┏━━
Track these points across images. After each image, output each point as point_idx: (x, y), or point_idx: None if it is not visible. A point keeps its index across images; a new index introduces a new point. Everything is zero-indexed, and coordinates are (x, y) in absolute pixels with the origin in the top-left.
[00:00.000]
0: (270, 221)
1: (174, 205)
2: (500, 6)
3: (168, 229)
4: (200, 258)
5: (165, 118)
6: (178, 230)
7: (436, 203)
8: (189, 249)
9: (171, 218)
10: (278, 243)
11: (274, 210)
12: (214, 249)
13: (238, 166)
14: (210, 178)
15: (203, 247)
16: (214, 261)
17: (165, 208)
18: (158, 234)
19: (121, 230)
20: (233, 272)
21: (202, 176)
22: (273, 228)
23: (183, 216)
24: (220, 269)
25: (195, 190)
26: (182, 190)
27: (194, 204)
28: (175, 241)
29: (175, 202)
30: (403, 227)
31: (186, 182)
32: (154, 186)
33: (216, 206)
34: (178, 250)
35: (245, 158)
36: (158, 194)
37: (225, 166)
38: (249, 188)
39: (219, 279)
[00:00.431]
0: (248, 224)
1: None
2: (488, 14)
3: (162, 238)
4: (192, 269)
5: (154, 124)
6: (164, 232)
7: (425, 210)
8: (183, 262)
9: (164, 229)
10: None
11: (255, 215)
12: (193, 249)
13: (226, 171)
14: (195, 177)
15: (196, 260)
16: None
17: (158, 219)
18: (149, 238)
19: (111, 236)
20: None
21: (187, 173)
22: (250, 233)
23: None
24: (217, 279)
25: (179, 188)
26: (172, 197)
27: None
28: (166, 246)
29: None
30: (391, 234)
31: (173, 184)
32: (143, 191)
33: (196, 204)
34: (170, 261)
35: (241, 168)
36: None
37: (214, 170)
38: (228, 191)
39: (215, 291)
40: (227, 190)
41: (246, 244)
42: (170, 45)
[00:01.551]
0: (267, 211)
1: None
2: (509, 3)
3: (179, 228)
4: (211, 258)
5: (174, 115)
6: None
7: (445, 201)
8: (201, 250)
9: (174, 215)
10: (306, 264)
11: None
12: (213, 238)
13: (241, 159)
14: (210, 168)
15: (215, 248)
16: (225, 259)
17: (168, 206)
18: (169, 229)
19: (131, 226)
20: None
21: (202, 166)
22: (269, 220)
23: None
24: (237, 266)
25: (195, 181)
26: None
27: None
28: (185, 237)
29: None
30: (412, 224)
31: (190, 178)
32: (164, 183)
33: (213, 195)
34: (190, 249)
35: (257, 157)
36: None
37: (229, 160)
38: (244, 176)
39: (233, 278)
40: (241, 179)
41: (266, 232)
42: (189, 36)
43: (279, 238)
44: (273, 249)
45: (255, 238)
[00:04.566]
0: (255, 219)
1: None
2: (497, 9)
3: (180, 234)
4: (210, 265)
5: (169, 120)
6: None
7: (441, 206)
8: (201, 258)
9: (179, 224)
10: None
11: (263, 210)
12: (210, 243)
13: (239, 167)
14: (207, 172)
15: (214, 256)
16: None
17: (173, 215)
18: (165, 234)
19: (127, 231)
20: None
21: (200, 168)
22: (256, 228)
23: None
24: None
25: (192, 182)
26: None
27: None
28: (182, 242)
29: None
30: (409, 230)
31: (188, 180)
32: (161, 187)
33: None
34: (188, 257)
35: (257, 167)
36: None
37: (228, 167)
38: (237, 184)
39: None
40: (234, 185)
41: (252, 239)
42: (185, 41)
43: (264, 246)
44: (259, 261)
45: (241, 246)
┗━━
┏━━
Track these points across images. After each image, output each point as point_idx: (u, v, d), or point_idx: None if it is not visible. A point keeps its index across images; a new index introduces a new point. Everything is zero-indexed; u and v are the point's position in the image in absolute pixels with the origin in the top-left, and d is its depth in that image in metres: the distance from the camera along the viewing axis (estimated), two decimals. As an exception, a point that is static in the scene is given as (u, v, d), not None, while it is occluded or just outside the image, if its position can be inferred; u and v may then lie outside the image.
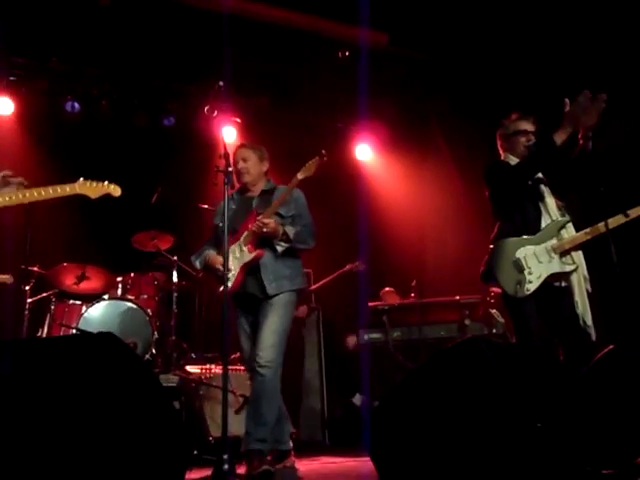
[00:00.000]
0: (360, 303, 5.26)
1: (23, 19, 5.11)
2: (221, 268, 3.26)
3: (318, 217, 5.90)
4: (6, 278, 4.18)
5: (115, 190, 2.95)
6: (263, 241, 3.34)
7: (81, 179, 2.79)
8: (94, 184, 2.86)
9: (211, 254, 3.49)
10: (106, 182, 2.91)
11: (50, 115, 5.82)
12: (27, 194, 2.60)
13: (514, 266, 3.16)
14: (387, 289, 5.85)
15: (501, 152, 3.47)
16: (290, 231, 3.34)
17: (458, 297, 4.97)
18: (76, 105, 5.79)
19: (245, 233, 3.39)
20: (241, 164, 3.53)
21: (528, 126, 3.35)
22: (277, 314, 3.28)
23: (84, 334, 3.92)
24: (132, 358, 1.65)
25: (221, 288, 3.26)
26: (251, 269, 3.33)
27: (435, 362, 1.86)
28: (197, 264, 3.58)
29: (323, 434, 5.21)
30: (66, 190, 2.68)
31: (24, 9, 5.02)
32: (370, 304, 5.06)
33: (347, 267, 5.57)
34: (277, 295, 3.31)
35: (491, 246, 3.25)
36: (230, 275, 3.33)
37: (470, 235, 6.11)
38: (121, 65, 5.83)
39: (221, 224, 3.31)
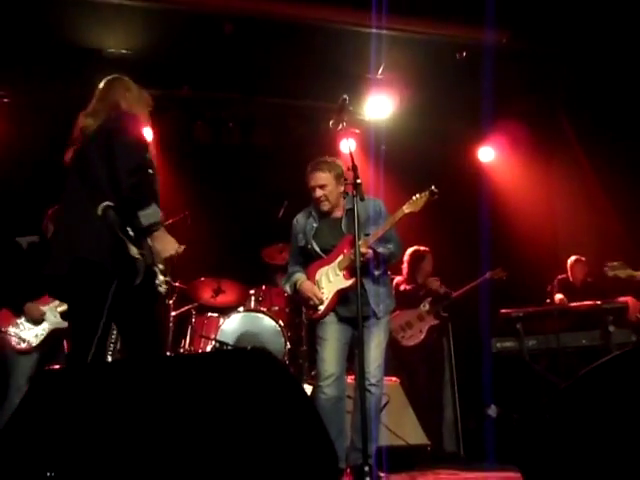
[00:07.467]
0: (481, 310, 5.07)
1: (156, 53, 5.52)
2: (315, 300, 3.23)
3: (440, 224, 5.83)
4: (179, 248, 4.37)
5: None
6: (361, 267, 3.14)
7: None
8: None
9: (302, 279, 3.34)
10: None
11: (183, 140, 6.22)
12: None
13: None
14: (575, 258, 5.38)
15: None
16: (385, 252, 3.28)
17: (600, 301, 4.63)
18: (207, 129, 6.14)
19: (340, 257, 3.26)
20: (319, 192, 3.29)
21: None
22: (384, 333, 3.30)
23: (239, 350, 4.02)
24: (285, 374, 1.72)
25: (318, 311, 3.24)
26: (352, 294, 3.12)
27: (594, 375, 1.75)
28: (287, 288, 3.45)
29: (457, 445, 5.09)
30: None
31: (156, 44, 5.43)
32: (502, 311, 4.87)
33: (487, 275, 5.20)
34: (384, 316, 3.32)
┗━━
┏━━
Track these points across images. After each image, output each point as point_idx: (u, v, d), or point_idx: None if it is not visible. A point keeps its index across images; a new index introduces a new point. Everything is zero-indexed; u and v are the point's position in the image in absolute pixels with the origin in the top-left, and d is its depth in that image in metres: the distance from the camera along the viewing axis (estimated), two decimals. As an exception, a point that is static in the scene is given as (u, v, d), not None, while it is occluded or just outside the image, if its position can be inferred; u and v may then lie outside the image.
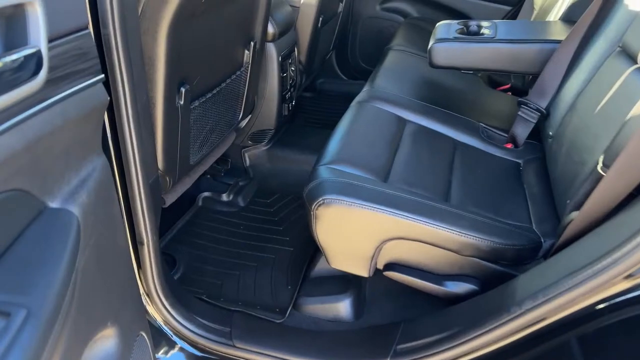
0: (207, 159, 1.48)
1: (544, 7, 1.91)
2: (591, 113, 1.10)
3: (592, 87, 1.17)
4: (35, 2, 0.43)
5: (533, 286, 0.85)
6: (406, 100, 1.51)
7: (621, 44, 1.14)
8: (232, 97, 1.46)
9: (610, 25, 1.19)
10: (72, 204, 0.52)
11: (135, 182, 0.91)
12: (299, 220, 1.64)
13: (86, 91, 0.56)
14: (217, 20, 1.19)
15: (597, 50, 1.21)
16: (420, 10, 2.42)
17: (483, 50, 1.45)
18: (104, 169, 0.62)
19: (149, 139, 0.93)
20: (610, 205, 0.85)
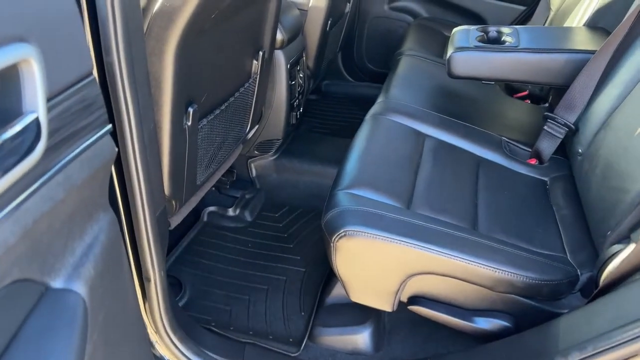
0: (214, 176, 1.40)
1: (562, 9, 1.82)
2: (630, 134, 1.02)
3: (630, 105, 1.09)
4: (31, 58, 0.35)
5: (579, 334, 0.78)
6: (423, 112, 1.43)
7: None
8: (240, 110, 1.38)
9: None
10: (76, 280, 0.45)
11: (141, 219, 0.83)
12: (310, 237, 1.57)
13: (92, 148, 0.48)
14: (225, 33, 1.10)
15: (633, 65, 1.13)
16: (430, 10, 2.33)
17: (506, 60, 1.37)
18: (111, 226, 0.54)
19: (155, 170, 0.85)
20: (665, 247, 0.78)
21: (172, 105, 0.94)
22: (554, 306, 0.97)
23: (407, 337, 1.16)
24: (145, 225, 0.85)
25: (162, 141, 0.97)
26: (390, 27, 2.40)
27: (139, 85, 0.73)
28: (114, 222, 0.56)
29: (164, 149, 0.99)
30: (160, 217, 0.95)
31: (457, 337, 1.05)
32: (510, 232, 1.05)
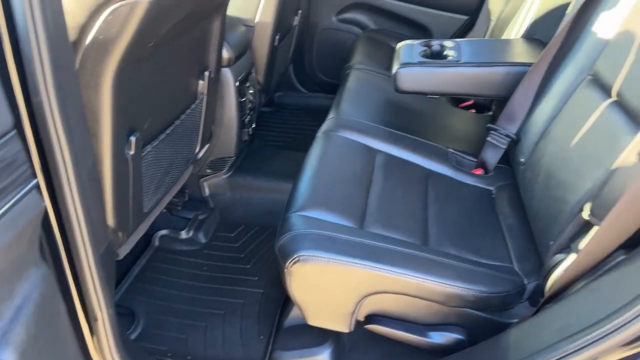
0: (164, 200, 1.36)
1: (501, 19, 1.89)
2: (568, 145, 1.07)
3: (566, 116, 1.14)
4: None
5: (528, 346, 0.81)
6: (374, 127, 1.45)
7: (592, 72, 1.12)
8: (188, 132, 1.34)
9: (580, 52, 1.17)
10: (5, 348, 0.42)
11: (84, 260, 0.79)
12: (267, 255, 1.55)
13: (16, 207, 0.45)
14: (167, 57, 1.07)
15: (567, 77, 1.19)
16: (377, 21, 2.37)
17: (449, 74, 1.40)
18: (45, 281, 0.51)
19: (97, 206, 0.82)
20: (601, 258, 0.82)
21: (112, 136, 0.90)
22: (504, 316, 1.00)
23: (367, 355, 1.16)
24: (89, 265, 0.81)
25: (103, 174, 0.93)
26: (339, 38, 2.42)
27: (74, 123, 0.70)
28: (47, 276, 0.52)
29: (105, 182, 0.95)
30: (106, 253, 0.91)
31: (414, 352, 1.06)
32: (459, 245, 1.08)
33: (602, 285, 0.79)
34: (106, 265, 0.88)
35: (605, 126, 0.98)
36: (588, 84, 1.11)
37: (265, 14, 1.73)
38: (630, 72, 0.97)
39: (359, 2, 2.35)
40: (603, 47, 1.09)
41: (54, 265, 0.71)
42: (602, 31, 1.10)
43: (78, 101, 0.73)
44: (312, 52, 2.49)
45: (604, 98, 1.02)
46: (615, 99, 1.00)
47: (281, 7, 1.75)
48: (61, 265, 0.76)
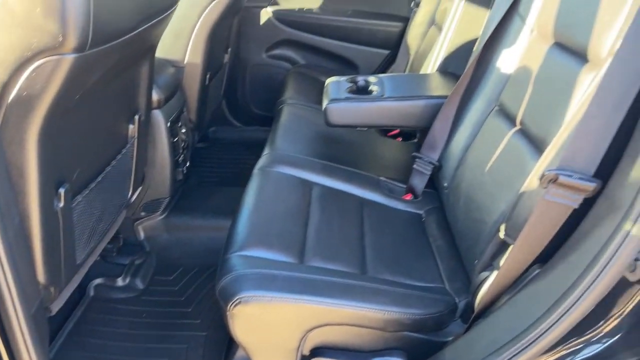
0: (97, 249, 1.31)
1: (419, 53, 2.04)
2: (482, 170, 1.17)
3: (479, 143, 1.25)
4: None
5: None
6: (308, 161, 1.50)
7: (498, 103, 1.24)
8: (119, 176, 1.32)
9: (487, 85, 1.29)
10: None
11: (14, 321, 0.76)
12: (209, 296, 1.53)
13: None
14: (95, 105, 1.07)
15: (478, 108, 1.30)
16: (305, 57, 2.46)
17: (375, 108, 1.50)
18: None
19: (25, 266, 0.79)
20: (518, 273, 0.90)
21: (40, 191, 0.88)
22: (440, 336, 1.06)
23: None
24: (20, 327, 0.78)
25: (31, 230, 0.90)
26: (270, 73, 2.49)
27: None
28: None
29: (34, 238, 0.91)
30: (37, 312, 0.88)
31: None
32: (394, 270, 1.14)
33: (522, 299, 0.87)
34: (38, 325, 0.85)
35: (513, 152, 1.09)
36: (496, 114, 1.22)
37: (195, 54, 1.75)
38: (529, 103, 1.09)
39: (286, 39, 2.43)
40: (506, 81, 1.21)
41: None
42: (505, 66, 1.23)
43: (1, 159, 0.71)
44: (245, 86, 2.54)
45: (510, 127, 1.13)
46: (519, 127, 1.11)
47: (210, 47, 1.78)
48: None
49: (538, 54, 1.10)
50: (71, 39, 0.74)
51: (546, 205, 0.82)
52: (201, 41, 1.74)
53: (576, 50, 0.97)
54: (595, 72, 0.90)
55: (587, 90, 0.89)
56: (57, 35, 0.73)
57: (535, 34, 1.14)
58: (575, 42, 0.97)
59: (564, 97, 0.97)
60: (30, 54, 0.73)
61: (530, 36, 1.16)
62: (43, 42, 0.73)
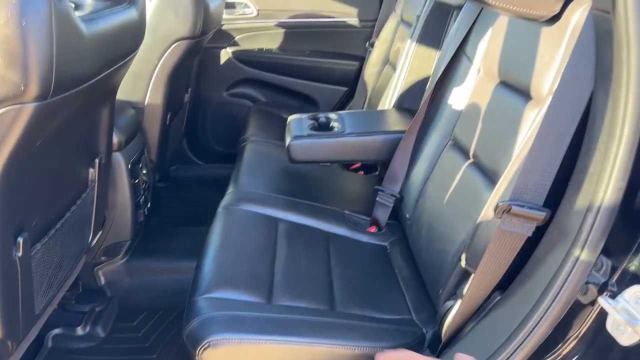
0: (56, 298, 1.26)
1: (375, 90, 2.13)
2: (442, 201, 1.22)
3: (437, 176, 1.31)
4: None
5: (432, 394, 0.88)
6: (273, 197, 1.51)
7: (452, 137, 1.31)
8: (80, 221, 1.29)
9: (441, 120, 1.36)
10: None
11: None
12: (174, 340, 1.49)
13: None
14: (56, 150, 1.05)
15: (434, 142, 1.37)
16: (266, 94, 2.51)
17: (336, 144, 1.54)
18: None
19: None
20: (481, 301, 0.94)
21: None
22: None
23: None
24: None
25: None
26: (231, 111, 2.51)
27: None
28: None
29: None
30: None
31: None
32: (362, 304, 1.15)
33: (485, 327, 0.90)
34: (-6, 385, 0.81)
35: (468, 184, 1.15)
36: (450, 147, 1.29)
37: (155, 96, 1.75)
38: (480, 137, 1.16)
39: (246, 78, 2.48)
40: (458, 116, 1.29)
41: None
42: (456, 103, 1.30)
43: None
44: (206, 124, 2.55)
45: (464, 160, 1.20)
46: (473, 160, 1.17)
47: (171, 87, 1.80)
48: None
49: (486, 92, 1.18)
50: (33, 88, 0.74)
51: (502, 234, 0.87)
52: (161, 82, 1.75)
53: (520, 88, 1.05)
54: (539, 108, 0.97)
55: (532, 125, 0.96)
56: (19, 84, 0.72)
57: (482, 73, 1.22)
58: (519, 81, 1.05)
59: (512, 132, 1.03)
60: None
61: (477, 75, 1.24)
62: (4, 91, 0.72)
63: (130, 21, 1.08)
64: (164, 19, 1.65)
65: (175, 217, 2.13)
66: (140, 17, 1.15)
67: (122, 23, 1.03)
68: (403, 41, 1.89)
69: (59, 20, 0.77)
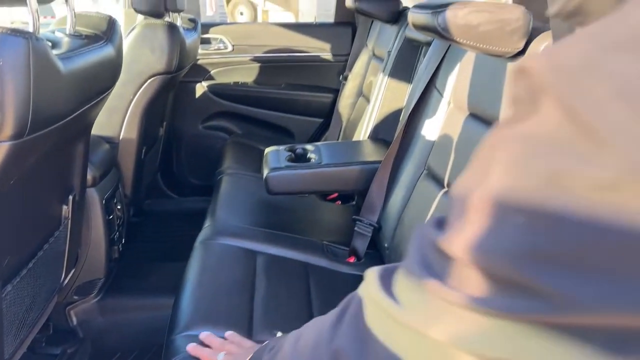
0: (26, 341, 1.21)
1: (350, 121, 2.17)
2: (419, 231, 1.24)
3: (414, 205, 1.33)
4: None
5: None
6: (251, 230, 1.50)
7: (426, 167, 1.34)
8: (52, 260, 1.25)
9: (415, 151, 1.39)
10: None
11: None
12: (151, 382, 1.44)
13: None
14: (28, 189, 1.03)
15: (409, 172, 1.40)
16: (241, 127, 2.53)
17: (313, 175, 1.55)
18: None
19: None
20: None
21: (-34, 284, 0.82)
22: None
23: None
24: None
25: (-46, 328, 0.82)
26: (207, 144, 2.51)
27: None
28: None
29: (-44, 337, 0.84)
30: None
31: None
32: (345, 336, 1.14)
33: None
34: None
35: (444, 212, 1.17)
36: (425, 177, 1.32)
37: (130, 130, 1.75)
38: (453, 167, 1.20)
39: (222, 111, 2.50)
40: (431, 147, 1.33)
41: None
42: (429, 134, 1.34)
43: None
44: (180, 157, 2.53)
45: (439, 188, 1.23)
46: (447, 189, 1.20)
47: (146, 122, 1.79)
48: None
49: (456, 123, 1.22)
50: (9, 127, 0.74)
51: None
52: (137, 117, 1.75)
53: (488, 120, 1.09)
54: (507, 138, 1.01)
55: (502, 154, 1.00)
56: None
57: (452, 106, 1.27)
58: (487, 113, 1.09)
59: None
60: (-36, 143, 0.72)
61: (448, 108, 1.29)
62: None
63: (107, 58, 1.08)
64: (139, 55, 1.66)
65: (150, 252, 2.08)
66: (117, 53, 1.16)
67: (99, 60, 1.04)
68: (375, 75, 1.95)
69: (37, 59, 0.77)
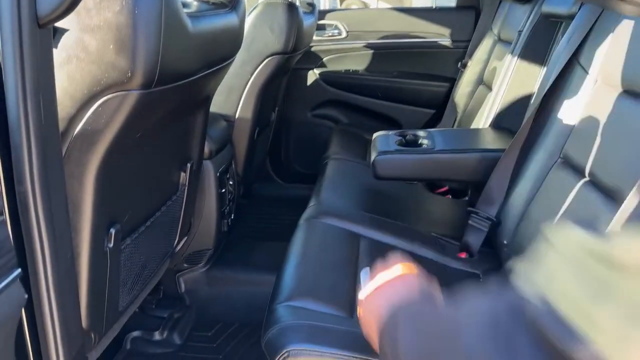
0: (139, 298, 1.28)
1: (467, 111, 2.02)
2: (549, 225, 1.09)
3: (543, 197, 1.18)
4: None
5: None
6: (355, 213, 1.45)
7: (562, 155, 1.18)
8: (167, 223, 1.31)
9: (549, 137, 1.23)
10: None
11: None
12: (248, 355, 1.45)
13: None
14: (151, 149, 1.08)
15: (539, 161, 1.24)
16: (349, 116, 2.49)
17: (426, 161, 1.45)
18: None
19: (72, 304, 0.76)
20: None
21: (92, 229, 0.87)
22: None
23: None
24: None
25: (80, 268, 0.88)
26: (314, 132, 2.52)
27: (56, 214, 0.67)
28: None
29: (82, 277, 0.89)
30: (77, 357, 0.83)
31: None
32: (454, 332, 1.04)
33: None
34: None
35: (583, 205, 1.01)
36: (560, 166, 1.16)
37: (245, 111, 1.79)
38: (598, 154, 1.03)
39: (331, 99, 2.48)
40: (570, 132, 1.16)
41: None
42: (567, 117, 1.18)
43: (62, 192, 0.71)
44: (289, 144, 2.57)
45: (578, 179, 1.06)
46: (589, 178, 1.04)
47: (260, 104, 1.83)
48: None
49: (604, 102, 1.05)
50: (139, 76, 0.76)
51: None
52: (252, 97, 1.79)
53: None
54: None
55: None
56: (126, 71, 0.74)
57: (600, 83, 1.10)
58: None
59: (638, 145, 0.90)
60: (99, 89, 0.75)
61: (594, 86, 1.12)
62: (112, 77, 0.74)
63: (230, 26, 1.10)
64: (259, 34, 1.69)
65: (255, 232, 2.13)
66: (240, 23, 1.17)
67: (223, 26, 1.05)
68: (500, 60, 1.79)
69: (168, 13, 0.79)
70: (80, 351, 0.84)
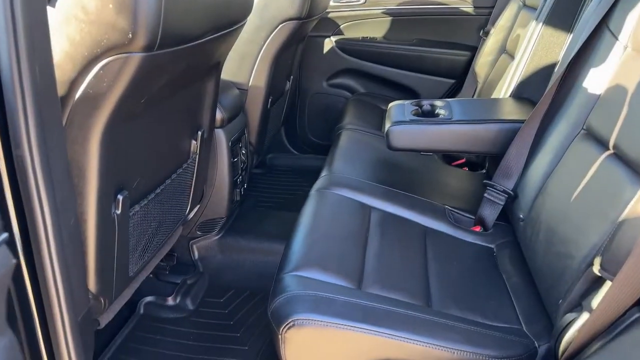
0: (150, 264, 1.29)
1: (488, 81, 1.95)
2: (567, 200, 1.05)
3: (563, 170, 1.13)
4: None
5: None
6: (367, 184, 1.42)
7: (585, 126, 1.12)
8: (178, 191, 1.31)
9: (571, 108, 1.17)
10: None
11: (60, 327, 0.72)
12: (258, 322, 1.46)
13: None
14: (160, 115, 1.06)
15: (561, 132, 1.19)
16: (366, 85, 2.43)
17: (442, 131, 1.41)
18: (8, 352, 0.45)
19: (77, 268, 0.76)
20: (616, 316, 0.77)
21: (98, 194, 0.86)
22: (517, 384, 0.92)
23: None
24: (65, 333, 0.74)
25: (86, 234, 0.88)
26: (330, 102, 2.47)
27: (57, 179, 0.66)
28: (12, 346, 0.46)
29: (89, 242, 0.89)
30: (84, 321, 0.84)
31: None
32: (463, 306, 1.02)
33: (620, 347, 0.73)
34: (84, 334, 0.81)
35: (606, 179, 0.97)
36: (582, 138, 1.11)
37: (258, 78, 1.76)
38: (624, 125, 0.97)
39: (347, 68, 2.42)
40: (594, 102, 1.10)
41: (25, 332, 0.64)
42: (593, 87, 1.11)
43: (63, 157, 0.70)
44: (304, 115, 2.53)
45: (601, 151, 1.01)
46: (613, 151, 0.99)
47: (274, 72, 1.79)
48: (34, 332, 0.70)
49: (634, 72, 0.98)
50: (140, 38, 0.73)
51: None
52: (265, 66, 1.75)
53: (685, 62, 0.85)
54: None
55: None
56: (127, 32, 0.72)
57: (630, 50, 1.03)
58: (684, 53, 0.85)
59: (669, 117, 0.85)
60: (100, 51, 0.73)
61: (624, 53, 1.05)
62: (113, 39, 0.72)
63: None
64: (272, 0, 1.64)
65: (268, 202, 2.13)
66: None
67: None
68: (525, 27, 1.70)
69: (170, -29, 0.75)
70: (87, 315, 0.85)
┗━━
YOUR INSTRUCTIONS: Using the data above, reproduce exactly the lines between those holding "in the top-left." and "5: (165, 118)", inclusive, and no others.

RESPONSE AREA:
Track these points across images. After each image, output each point as point_idx: (x, y), or point_idx: None if it is not visible. A point keeps its index across images; a new index introduces a new point. Everything is zero-indexed, and coordinates are (x, y) in absolute pixels with the origin in the top-left.
[00:00.000]
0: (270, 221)
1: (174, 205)
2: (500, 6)
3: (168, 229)
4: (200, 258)
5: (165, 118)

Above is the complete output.